TGLA closed at the end of March 2025.
Our agents (and their authors) are now based elsewhere. If you have come here because you are looking for a new agent then our alumni Amandeep Singh, Kerry-Ann Bentley, Callen Martin, Gyamfia Osei, Abi Fellows, Kemi Ogunsanwo, Salma Begum and Nicola Chang all continue the good work of TGLA.
We are no longer accepting submissions. We have given 9000 writers who submitted to us feedback in the seven years we’ve been operating and worked with over 200 clients. We are sorry our journey has stopped here.
Keep writing no matter what. Your words are needed. You are needed.
TGLA came about because we wanted to change two things: for there to be more opportunities for marginalised writers to break through, and for accountability for the industry’s shortcomings on diverse publishing to shift, ensuring that no one could say that they didn’t publish more diversely because the writers weren’t there. We believe we have more than achieved those.
Alongside that we wanted to provide a place where authors could submit and know they would be seen (and responded to), to invest in agents and create career pathways to vitally increase the diversity of the gatekeeping workforce and to collaborate with the industry to implement lasting change across the board. We know the work we wanted to do is not complete and we are heartbroken at having to make this very difficult decision to stop doing this work at a time when it continues to be so needed.

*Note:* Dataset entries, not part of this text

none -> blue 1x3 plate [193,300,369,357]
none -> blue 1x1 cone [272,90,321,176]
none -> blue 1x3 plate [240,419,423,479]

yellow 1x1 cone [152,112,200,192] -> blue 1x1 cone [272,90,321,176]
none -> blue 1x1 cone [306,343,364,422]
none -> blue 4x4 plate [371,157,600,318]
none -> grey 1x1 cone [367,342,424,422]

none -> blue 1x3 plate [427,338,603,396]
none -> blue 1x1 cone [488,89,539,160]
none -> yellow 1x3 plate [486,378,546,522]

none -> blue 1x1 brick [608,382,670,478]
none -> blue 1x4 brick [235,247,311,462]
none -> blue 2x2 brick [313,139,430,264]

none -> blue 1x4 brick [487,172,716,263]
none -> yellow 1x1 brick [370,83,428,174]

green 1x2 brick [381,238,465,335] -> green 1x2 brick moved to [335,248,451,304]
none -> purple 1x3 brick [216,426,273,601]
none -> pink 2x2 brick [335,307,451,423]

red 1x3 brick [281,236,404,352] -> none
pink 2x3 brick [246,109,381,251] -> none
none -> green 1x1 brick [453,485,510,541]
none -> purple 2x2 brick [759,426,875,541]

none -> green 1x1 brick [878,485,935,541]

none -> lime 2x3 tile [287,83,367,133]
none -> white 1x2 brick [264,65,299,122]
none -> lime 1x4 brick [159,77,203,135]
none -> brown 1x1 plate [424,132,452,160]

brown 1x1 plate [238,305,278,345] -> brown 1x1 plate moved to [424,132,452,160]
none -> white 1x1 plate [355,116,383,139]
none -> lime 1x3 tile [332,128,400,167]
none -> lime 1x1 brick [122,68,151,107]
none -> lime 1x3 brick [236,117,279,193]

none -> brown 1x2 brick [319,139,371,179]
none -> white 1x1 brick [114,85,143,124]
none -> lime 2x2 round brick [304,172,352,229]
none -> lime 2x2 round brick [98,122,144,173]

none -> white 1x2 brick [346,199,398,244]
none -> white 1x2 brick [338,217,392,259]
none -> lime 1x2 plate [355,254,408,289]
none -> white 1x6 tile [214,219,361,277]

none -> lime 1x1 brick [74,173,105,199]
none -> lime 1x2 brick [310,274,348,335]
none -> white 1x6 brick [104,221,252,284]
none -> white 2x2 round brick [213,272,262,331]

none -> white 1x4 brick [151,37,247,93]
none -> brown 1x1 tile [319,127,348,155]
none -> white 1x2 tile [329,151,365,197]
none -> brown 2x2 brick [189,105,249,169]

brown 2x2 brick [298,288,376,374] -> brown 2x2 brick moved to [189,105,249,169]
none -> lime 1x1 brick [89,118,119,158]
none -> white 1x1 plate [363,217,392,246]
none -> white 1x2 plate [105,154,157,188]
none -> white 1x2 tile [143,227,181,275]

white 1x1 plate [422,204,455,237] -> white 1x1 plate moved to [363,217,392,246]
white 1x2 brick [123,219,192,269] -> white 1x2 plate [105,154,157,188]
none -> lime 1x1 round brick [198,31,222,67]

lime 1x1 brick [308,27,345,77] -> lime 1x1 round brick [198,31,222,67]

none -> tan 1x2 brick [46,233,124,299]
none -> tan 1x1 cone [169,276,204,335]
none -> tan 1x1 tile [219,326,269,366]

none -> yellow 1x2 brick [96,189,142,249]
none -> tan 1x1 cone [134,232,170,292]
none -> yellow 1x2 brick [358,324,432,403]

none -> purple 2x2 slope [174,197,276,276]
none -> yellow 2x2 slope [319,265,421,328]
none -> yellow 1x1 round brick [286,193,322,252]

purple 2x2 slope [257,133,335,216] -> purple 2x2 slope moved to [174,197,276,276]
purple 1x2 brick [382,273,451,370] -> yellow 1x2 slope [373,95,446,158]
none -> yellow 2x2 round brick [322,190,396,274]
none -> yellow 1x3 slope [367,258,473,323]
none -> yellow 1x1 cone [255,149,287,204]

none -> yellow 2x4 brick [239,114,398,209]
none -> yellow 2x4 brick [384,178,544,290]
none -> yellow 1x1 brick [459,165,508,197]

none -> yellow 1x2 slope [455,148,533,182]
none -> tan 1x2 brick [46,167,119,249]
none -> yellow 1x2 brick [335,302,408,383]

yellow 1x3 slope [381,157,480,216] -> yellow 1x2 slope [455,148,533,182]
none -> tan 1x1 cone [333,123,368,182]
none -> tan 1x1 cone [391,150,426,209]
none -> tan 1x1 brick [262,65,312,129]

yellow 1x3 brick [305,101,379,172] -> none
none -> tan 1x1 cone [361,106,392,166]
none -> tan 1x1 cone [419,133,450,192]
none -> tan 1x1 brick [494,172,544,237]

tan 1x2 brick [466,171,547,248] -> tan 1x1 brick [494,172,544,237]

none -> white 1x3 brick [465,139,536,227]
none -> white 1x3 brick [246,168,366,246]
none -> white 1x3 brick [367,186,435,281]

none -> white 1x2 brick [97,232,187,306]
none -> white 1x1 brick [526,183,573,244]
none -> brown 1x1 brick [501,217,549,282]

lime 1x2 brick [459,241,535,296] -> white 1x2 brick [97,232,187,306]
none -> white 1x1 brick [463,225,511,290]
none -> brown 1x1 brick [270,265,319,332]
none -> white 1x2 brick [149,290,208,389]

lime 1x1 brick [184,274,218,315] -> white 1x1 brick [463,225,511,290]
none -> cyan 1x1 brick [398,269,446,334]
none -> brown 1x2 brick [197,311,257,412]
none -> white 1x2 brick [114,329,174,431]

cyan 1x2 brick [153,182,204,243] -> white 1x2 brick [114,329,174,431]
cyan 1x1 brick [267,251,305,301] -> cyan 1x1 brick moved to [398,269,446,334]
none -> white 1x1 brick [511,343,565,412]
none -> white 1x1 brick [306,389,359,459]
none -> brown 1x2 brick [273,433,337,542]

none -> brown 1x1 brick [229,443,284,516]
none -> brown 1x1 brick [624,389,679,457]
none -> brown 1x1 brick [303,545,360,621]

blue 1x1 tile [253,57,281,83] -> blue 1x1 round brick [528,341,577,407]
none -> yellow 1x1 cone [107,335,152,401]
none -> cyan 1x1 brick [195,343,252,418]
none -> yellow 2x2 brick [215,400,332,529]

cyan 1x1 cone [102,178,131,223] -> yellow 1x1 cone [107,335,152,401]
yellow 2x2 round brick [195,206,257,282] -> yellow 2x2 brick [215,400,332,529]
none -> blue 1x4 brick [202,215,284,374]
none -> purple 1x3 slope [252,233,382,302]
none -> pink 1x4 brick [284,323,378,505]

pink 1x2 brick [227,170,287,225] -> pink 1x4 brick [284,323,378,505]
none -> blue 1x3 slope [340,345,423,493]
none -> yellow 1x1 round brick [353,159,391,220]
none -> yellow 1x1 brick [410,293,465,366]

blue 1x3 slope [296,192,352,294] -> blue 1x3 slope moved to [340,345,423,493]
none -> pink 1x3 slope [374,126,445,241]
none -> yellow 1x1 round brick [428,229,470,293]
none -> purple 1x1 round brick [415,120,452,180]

Though we continued to have funding from Arts Council England as a National Portfolio Organisation and their full ongoing support, we had been feeling the effects of investment in authors becoming more and more stretched and squeezed each year we’ve been operating and thus decreasing what we have been able to earn in commission which we need to match ACE’s funding. We applied for funding elsewhere but not been successful. We cut back and restructured as much as we could but finally came to a decision point that realised that it was time for TGLA to pass the baton of the work that we do firmly back to the publishing industry as a whole and we believe in the ability of the industry to pick that work up.
We are immensely proud to have played our small part in an incredible informal collective of organisations and individuals who have prioritised helping drive change across the industry. The work is far from done and we are so sad we no longer have the ability to keep doing our bit in this way but we are ever hopeful and excited to see the change that still needs to happen keeping driving on.